Would you write out all of the data exactly as it appears below?

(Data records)
-- -- --
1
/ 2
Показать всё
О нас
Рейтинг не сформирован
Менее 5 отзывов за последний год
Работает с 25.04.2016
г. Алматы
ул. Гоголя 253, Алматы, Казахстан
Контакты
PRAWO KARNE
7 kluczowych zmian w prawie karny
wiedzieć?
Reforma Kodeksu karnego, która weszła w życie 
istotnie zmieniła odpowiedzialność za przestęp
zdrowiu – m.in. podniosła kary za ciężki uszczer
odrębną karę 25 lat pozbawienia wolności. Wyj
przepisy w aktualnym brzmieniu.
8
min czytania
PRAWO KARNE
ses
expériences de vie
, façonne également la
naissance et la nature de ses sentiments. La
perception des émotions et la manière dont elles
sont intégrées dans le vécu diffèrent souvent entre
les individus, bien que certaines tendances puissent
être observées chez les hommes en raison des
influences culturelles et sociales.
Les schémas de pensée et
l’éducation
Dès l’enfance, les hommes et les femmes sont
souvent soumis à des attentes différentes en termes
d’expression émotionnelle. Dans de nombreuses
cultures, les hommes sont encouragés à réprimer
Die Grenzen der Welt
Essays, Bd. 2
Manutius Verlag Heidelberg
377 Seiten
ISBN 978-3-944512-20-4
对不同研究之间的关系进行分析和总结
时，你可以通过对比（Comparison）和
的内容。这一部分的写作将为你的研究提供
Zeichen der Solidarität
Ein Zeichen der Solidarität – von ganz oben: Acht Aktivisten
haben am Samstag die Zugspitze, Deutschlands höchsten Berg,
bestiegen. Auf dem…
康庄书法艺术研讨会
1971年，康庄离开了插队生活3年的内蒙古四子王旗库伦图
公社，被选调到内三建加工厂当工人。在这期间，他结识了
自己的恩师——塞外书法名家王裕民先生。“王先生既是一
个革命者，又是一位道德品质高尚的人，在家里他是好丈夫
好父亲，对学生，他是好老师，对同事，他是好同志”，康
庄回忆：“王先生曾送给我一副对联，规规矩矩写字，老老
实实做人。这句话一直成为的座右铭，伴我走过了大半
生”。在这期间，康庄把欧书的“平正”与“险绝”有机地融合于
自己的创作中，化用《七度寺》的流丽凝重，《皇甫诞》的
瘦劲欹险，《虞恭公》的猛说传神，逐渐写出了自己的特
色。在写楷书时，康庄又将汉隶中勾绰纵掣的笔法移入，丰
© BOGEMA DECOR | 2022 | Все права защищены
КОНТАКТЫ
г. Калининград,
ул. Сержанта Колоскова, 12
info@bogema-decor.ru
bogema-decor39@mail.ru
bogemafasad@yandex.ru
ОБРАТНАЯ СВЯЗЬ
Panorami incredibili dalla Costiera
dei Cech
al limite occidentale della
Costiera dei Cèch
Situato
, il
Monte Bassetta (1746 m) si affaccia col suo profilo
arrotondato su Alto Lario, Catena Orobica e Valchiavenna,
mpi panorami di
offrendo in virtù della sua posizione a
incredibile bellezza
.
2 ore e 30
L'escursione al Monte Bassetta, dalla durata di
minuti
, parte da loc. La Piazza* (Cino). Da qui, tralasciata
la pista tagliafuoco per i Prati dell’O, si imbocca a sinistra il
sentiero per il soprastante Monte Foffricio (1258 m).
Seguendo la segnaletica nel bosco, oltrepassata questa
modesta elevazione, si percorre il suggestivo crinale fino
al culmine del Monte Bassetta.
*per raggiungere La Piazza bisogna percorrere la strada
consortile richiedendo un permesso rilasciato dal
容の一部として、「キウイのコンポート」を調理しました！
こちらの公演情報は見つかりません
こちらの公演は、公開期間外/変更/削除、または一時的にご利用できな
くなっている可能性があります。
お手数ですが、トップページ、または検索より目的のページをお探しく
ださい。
-- -- --
Answer to the problem
1
/ 2
Показать всё
О нас
Рейтинг не сформирован
Менее 5 отзывов за последний год
Работает с 25.04.2016
г. Алматы
ул. Гоголя 253, Алматы, Казахстан
Контакты
PRAWO KARNE
7 kluczowych zmian w prawie karny
wiedzieć?
Reforma Kodeksu karnego, która weszła w życie 
istotnie zmieniła odpowiedzialność za przestęp
zdrowiu – m.in. podniosła kary za ciężki uszczer
odrębną karę 25 lat pozbawienia wolności. Wyj
przepisy w aktualnym brzmieniu.
8
min czytania
PRAWO KARNE
ses
expériences de vie
, façonne également la
naissance et la nature de ses sentiments. La
perception des émotions et la manière dont elles
sont intégrées dans le vécu diffèrent souvent entre
les individus, bien que certaines tendances puissent
être observées chez les hommes en raison des
influences culturelles et sociales.
Les schémas de pensée et
l’éducation
Dès l’enfance, les hommes et les femmes sont
souvent soumis à des attentes différentes en termes
d’expression émotionnelle. Dans de nombreuses
cultures, les hommes sont encouragés à réprimer
Die Grenzen der Welt
Essays, Bd. 2
Manutius Verlag Heidelberg
377 Seiten
ISBN 978-3-944512-20-4
对不同研究之间的关系进行分析和总结
时，你可以通过对比（Comparison）和
的内容。这一部分的写作将为你的研究提供
Zeichen der Solidarität
Ein Zeichen der Solidarität – von ganz oben: Acht Aktivisten
haben am Samstag die Zugspitze, Deutschlands höchsten Berg,
bestiegen. Auf dem…
康庄书法艺术研讨会
1971年，康庄离开了插队生活3年的内蒙古四子王旗库伦图
公社，被选调到内三建加工厂当工人。在这期间，他结识了
自己的恩师——塞外书法名家王裕民先生。“王先生既是一
个革命者，又是一位道德品质高尚的人，在家里他是好丈夫
好父亲，对学生，他是好老师，对同事，他是好同志”，康
庄回忆：“王先生曾送给我一副对联，规规矩矩写字，老老
实实做人。这句话一直成为的座右铭，伴我走过了大半
生”。在这期间，康庄把欧书的“平正”与“险绝”有机地融合于
自己的创作中，化用《七度寺》的流丽凝重，《皇甫诞》的
瘦劲欹险，《虞恭公》的猛说传神，逐渐写出了自己的特
色。在写楷书时，康庄又将汉隶中勾绰纵掣的笔法移入，丰
© BOGEMA DECOR | 2022 | Все права защищены
КОНТАКТЫ
г. Калининград,
ул. Сержанта Колоскова, 12
info@bogema-decor.ru
bogema-decor39@mail.ru
bogemafasad@yandex.ru
ОБРАТНАЯ СВЯЗЬ
Panorami incredibili dalla Costiera
dei Cech
al limite occidentale della
Costiera dei Cèch
Situato
, il
Monte Bassetta (1746 m) si affaccia col suo profilo
arrotondato su Alto Lario, Catena Orobica e Valchiavenna,
mpi panorami di
offrendo in virtù della sua posizione a
incredibile bellezza
.
2 ore e 30
L'escursione al Monte Bassetta, dalla durata di
minuti
, parte da loc. La Piazza* (Cino). Da qui, tralasciata
la pista tagliafuoco per i Prati dell’O, si imbocca a sinistra il
sentiero per il soprastante Monte Foffricio (1258 m).
Seguendo la segnaletica nel bosco, oltrepassata questa
modesta elevazione, si percorre il suggestivo crinale fino
al culmine del Monte Bassetta.
*per raggiungere La Piazza bisogna percorrere la strada
consortile richiedendo un permesso rilasciato dal
容の一部として、「キウイのコンポート」を調理しました！
こちらの公演情報は見つかりません
こちらの公演は、公開期間外/変更/削除、または一時的にご利用できな
くなっている可能性があります。
お手数ですが、トップページ、または検索より目的のページをお探しく
ださい。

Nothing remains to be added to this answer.